Our Mission
  • Kepuasan Anda Menjadi Tujuan Utama Kami

  • Cheap, Fun n Memorable

  • Berpengalaman lebih dari 5 Tahun

Letak Green Canyon – 4 Museum Keren di Jakarta, Namun Tidak sering Dikunjungi

Letak Green Canyon – Jakarta berlimpah museum, dari yang classic sampai moderen. Sayangnya, ada banyak museum keren yang nyatanya tidak sering dikunjungi wisatawan. Mana saja ya? Banyak aspek yang jadikan suatu museum tidak sering dikunjungi wisatawan. Menurut Kasubid Pengembangan serta Pemakaian Direktorat Pelestarian Cagar Budaya serta Museum Kemdikbud, Dani Wigatna, mungkin saja lantaran letak serta kurangnya promosi. Dari wawancara dengan kami, Rabu (23/9/2014) inilah 4 museum keren yang tidak sering didatangi wisatawan :

4 Museum Keren di Jakarta, Namun Tidak sering Dikunjungi1. Museum Perumusan Naskah Proklamasi
Suatu rumah bergaya classic berdiri anggun di Jl Imam Bonjol No 1, Jakarta Pusat. Bukanlah sebatas rumah, inilah Museum Perumusan Naskah Proklamasi. Cuma perlu Rp 2.000 saja untuk dapat masuk serta meresapi ke dalamnya. “Per th. pengunjungnya masih tetap dibawah 15. 000,” tutur Dani. Sayang sekali, museum bersejarah ini cuma diminati segelintir masyarakat Jakarta saja. Walau sebenarnya, museum dengan 4 ruang besar ini mempunyai fungsi utama dalam sistem kemerdekaan Indonesia. Pikirkan saja, naskah Proklamasi disusun disini. Bila mau memikirkan hebohnya perumusan naskah Proklamasi, film ‘Sukarno’ karya Hanung Bramantyo dapat melukiskan hal semacam itu.

2. Museum Sumpah Pemuda
Masih juga dalam rangkaian museum yang mempunyai fungsi utama dalam histori pembentukan Indonesia yang sayangnya tidak sering dikunjungi.
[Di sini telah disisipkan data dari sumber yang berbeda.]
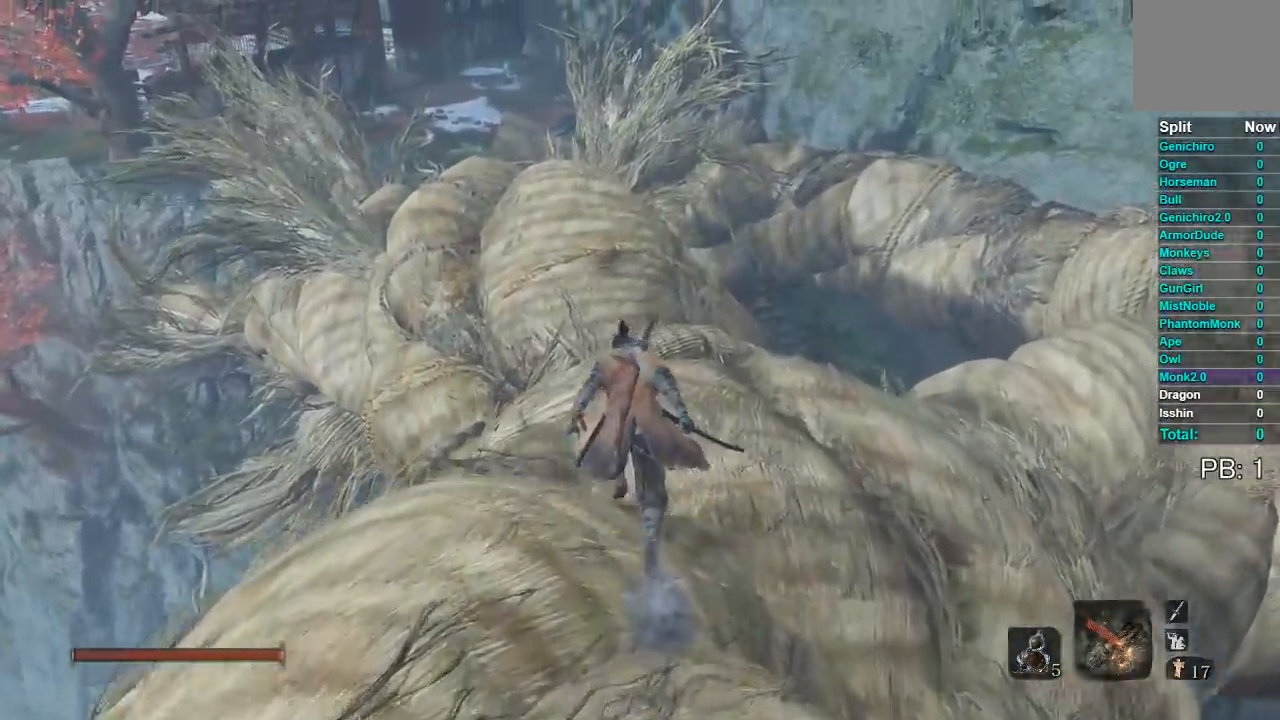
{"buttons": ["B"], "left_stick": "up", "right_stick": "center", "events": [[300, "right_stick", "down-left"], [467, "right_stick", "center"]]}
Inilah Museum Sumpah Pemuda yang ada di Jl Kramat Raya No 106, Jakarta Pusat. Dalam museum ini, terdaftar dengan baik bagaimanakah cerita gigih beberapa pemuda dalam mencapai kemerdekaan bangsa ini. Sama dengan Museum Perumusan Naskah Proklamasi, cost masuknya cuma Rp 2.000 saja. Mempunyai ruang yang luas, museum ini dikemas jauh dari kata menjemukan. Bahkan juga, ada satu koleksi yang sangatlah bernilai. “Disana, ada biola WR Soepratman yang dimainkan untuk memainkan lagu Indonesia Raya di museum itu,” lanjut Dani. Siapa kira?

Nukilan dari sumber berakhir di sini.